Ngomong-ngomong soal selera musik, saya sendiri pun masih bingung dengan selera saya. Karena, hampir-hampir, saya mencoba mencicipi sekian genre yang bertebaran di Spotify. Ya, walaupun tidak kesemuanya bisa nyantol manis di kuping, yang pasti, asal easy listening ya gas sajalah. Ada satu cerita—menarik untuk saya, belum tentu untuk Anda—dulu, sewaktu masih duduk di bangku SD, saya tumbuh mendengarkan lagu-lagu dari Jamrud—salah satu band rock yang masyhur di Indonesia—seperti Surti Tejo, Pelangi di Matamu, dan Ningrat. Bahkan, masih segar di ingatan saya, salah satu keping CD mereka pun saya punya, tentunya yang bajakan di abang-abang pinggir jalan. Maaf. Di kala itu juga, 2000-an, musik-musik semacam yang dimainkan Peterpan, Nidji, Kangen Band, Ada Band, Wali, ST12 dan sederet band-band pop-melayu yang sedang naik daun menjadi playlist wajib bagi anak, yang mengaku, muda.

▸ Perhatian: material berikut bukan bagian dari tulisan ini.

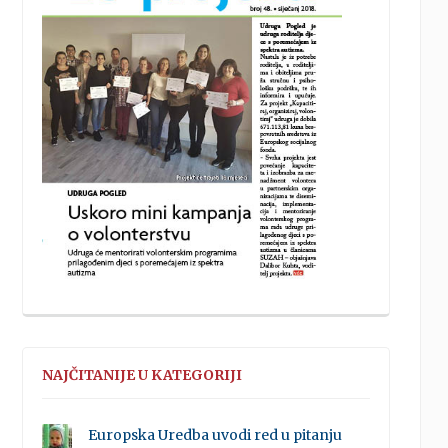
NAJČITANIJE U KATEGORIJI
Europska Uredba uvodi red u pitanju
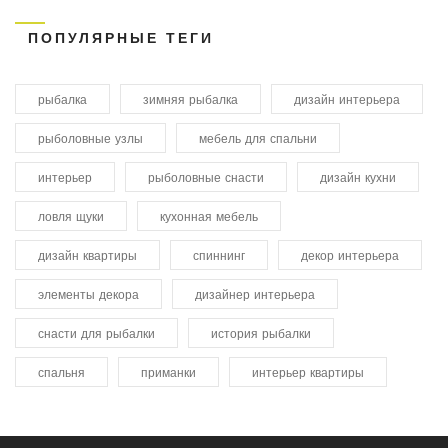
ПОПУЛЯРНЫЕ ТЕГИ
рыбалка
зимняя рыбалка
дизайн интерьера
рыболовные узлы
мебель для спальни
интерьер
рыболовные снасти
дизайн кухни
ловля щуки
кухонная мебель
дизайн квартиры
спиннинг
декор интерьера
элементы декора
дизайнер интерьера
снасти для рыбалки
история рыбалки
спальня
приманки
интерьер квартиры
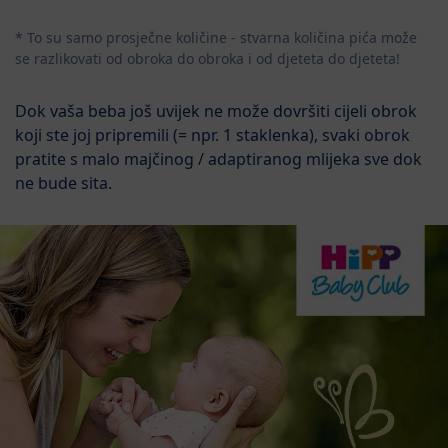
* To su samo prosječne količine - stvarna količina pića može
se razlikovati od obroka do obroka i od djeteta do djeteta!
Dok vaša beba još uvijek ne može dovršiti cijeli obrok
koji ste joj pripremili (= npr. 1 staklenka), svaki obrok
pratite s malo majčinog / adaptiranog mlijeka sve dok
ne bude sita.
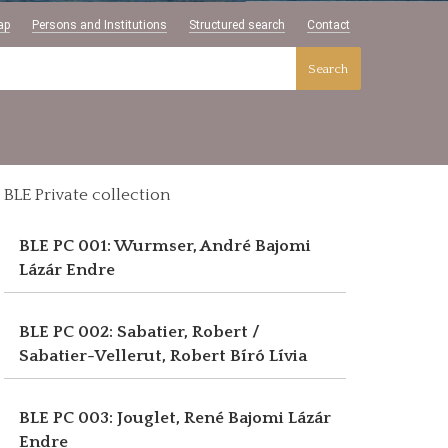
ap
Persons and Institutions
Structured search
Contact
Search
BLE Private collection
BLE PC 001: Wurmser, André
Bajomi
Lázár Endre
BLE PC 002: Sabatier, Robert /
Sabatier-Vellerut, Robert
Bíró Lívia
BLE PC 003: Jouglet, René
Bajomi Lázár
Endre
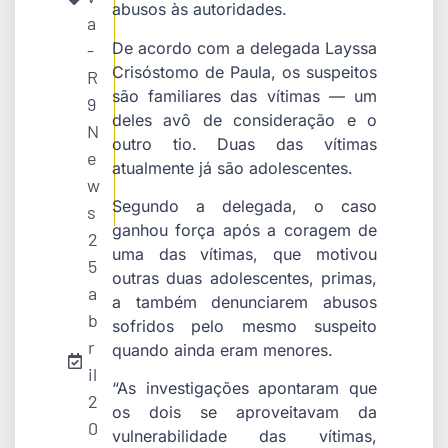
abusos às autoridades.
a
De acordo com a delegada Layssa
-
Crisóstomo de Paula, os suspeitos
R
são familiares das vítimas — um
9
deles avô de consideração e o
N
outro tio. Duas das vítimas
e
atualmente já são adolescentes.
w
Segundo a delegada, o caso
s
ganhou força após a coragem de
2
uma das vítimas, que motivou
5
outras duas adolescentes, primas,
a
a também denunciarem abusos
b
sofridos pelo mesmo suspeito
r
quando ainda eram menores.
il
“As investigações apontaram que
2
os dois se aproveitavam da
0
vulnerabilidade das vítimas,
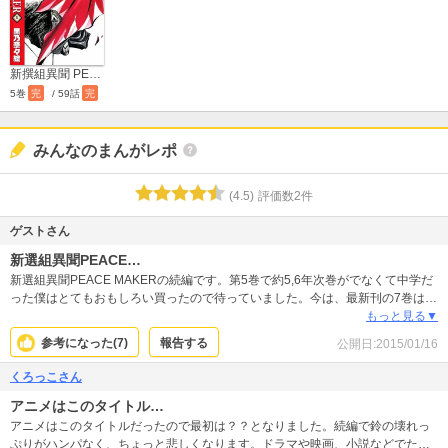
新撰組異聞 PEACE MAKER
5巻
完
/ 59話
完
みんなのまんがレポ
(
4.5
)
評価数
2
件
ゲストさん
新選組異聞PEACE…
新選組異聞PEACE MAKERの続編です。第5巻で約5,6年次巻がでなくて中学だ
った僕はとてもおもしろい買ったので待っていました。今は、最新刊の7巻は新
選組の北上編にあたり新キャラの田村銀ノ助や野村利三郎などが出てきます。
もっと見る▼
参考になった(
7
)
報告する
公開日:
2015/01/16
くろっこさん
アニメはこのタイトル…
アニメはこのタイトルだったので最初は？？となりました。続編で鈴の壊れっ
ぷりがハンパなく、ちょっと悲しくなります。ドラマや映画、小説などでたく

Beranjak ke bangku SMP, saya dikenalkan oleh kawan kepada musik pop punk, yang kala itu masih dalam skena indie lokal. Nama-nama yang cukup terkenal yaitu Vitamin C, Remote Control, The Pink Sweet, Battle of Soul, dan lain sebagainya. Itu baru di dalam negeri, yang manca juga tak kalah pamor, hits-hits besutan MCR, Blink-182, Green Day, SUM 41, bahkan Dear God-nya Avenged Sevenfold-berikut versi bahasa Indonesianya. Juga di waktu ini, kali pertama saya mendengar geraman dan dentuman musik hardcore dan metalcore. Awalnya, kedua telinga saya menolak dengan alasan, “Bernyanyi, kok, kaya berkumur.” Namun, ketika mendengar satu nama band lokal asli Kota Solo, saya langsung menyukai genre ini. Salahudin Al Ayubi-lah penyebabnya. Bukan nama pahlawan Islam era Perang Salib, hanya memang band ini meminjam nama beliau. Pertama, jujur, saya tertarik dengan nama band ini, karena unik. Kemudian, secara otomatis telinga saya pun mengikuti. Selang beberapa waktu, selepas sekolah, selayaknya anak SMP dulu, kami mampir ke salah satu warnet (warung internet, yang kala itu amat tersohor sebagai spot anak sekolah kongkow setelah rental komik). Join-nan booth, teman saya membuka YouTube—yang kala itu saya masih sangat asing dengannya—memutar salah satu video live dari Bring Me The Horizon yang memainkan Pray For Plagues-saat masih beraliran deathcore. Dari situlah saya mulai menggemari berbagai lagu dari band asal Inggris ini, sekaligus mengikuti pergeseran alirannya yang begitu kentara dari Count Your Blessings sampai album teranyarnya, Post Human: Survival Horror.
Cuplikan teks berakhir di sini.